Spencer Lewis (b. 1979 in Hartford, CT) is recognized for his works on cardboard and jute, executed in swathes of bright, saturated pigment with a charged physicality expressed in heavily worked and tactile surfaces, streaked lines, smears of paint, and rough, slashed strokes that crisscross back and forth with visceral force. Lewis builds his compositions in layers through unbridled, even violent movements, deliberately subjecting his paintings to fatigue and brute overworking in order to unleash their organic power.
While Lewis’ gestural vigor echoes Abstract Expressionist action painting, the optics of his frenetic palette find resonance in Modernism. In his youth, Lewis discovered his mother’s books on Hans Hofmann and Willem de Kooning, which led him to acquire his own copies so he could draw over reproductions of their work with ballpoint pen, deconstructing their lines and planes of color. Such examinations were essential to his understanding of how to shift, fold, and construct space anew in his own paintings.

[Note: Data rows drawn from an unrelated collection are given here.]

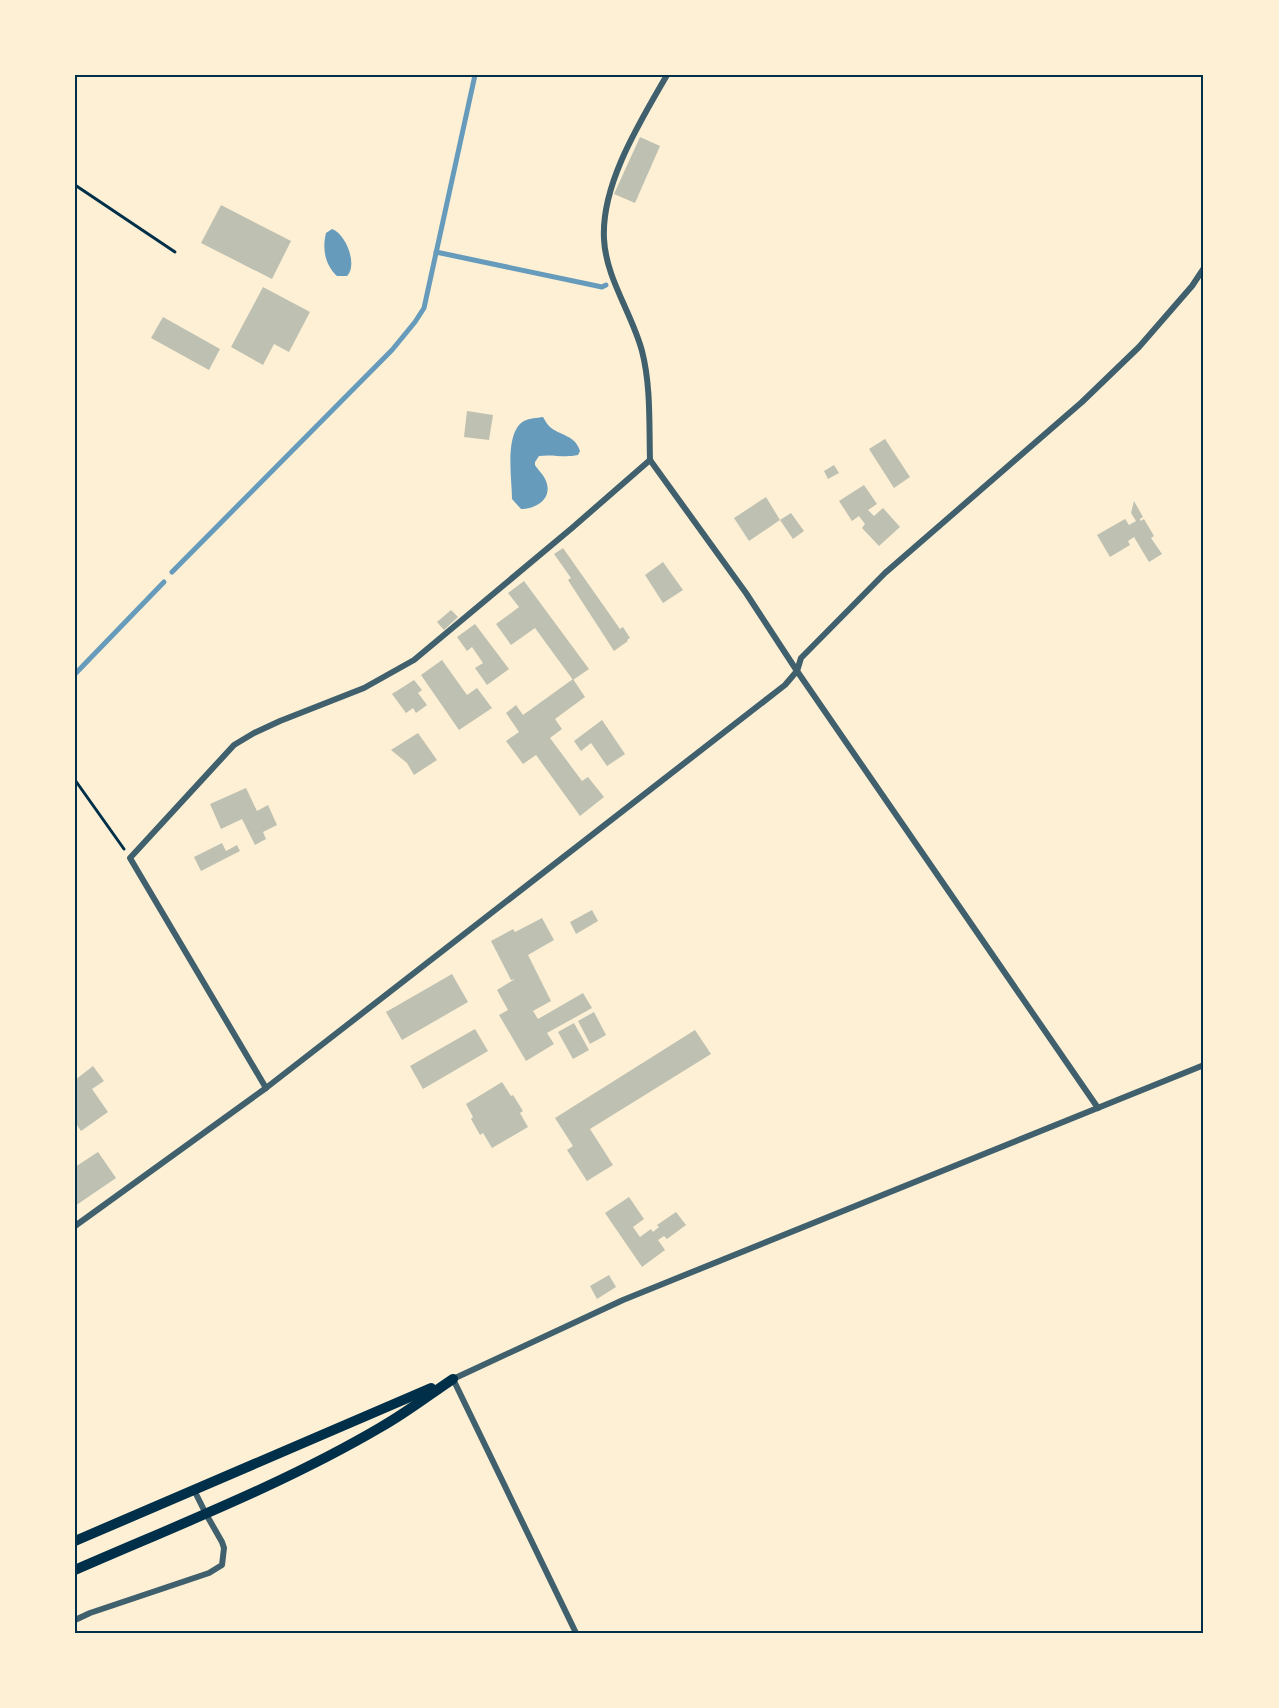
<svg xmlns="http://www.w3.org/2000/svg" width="1279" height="1708" font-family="'DM Sans',sans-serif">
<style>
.water{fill:#669bbc}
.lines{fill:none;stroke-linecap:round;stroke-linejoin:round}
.stream{stroke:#669bbc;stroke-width:5}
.building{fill:#bec0b2}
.path{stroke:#003049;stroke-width:3}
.minor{stroke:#3f606c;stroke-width:6}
.secondary{stroke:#003049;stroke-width:10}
.neatline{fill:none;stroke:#003049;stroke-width:2}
</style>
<rect width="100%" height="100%" fill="#fdf0d5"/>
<g class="water">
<path d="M332 229C346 234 358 265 347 276H337C325 265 322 249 326 233Z"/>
<path d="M543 417C545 420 546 423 549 426 559 436 575 434 580 451L578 455C564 458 553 454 539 456L535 462V465C538 470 544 475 546 481 553 499 536 509 521 509L512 499C512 479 504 432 524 421 530 418 537 418 543 417Z"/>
</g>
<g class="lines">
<g class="stream">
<path d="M436 252 602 287 606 285"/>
<path d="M172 572 392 350 415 322 424 308 475 75"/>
<path d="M75 674 164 582"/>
</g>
</g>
<g class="building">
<path d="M640 137 660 146 635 203 614 194Z"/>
<path d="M221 205 291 241 272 279 201 243Z"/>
<path d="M263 287 310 312 289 352 274 344 263 365 231 347Z"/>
<path d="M163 317 220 349 209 370 151 338Z"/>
<path d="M467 411 493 415 489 440 464 437Z"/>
<path d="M885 439 910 477 894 488 869 449Z"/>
<path d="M834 465 839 473 828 479 824 471Z"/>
<path d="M864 485 877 504 868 510 874 516 883 508 900 527 879 546 862 528 865 524 859 516 852 521 839 501Z"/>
<path d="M766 497 780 520 791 513 804 531 793 539 780 520 749 541 734 518Z"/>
<path d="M1134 501 1143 517 1140 519V521L1144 519 1154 536 1151 538 1162 554 1149 562 1134 537 1128 541 1130 545 1110 557 1097 535 1125 519 1129 525 1136 521 1131 513Z"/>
<path d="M563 548 620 629 623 627 630 638 627 640 628 641 614 651 568 580 571 578 554 554Z"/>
<path d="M663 562 683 590 663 603 645 575Z"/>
<path d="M524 581 589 669 573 680 535 628 511 645 496 624 519 607 508 593Z"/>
<path d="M451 610 458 617 444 630 437 622Z"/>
<path d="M475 624 509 669 487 685 475 668 483 663 472 647 467 651 457 637Z"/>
<path d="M442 660 467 695 477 688 492 708 459 730 421 675Z"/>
<path d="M573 679 585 697 555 719 562 729 550 738 582 781 588 777 604 797 580 816 536 755 523 764 506 741 519 732 506 713 516 705 523 715Z"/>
<path d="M414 680 422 690 418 693 427 705 416 713 413 708 406 713 392 694Z"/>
<path d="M602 720 625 754 607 766 591 743 581 751 574 741Z"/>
<path d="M418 733 437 760 414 775 407 763 391 750Z"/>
<path d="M246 788 257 811 268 805 277 825 263 832 266 839 255 845 242 819 221 829 210 804Z"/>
<path d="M222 843 226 851 237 845 240 851 201 871 194 857Z"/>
<path d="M592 910 598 921 576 934 570 922Z"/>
<path d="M542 918 554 940 528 955 551 1001 533 1011 538 1019 583 993 592 1008 547 1033 554 1044 526 1061 499 1015 508 1010 497 990 515 979 511 980 491 941 513 929 515 932Z"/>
<path d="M452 974 468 1002 402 1040 386 1012Z"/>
<path d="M594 1012 606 1035 590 1044 578 1021Z"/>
<path d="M574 1023 589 1050 573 1059 558 1032Z"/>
<path d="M475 1029 488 1051 423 1089 410 1066Z"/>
<path d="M695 1030 711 1054 590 1129 613 1165 587 1181 567 1150 573 1146 555 1118Z"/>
<path d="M93 1066 104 1081 92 1089 108 1112 81 1131 75 1122V1080Z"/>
<path d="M502 1082 511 1096 513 1095 523 1111 520 1113 528 1127 492 1148 483 1133 480 1135 471 1119 473 1117 466 1104Z"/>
<path d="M98 1152 116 1178 75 1206V1167Z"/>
<path d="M629 1197 644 1219 633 1227 640 1237 651 1229 653 1232 659 1227 657 1225 676 1212 686 1225 667 1239 664 1236 658 1240 665 1250 642 1267 605 1213Z"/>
<path d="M609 1275 616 1287 597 1299 590 1286Z"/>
</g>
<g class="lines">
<g class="path">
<path d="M75 185 175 252"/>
<path d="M75 780 124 849"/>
</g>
<g class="minor">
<path d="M650 460C649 424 651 386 642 351 632 313 606 279 604 239 601 184 640 122 667 75"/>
<path d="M266 1088 130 858 234 745 254 733 280 721 364 688 414 660 572 528 650 460 746 593 797 671 1098 1108"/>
<path d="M75 1226 266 1088 785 685 797 671 801 658 885 573 1082 402 1139 347 1192 286 1204 268"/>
<path d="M75 1620 90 1613 209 1573 222 1565 224 1548 222 1542 206 1514 194 1490"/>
<path d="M576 1633 453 1379 623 1300 1204 1065"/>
</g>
<g class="secondary">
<path d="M75 1541 431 1388"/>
<path d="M75 1570C178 1525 284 1484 381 1427 406 1413 429 1395 453 1379"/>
</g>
</g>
<rect width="1279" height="1708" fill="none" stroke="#fdf0d5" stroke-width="153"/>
<rect x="76" y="76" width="1126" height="1556" class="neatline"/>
</svg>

The thrashing gestures in Lewis’ mature abstractions have evolved from an X-shape that dominated his early Cage paintings executed on cardboard. Those loosely narrative works evinced the architecture of the body by employing an underlying grid over which the artist applied fields of flat color. Two cleaving lines crossed over the surface of these monumental canvases, rendering a vaguely anthropomorphic presence. An aperture was part of these works, suggesting a peering eye, while other representational fragments of the human face or body emerged and receded between thickets of knots.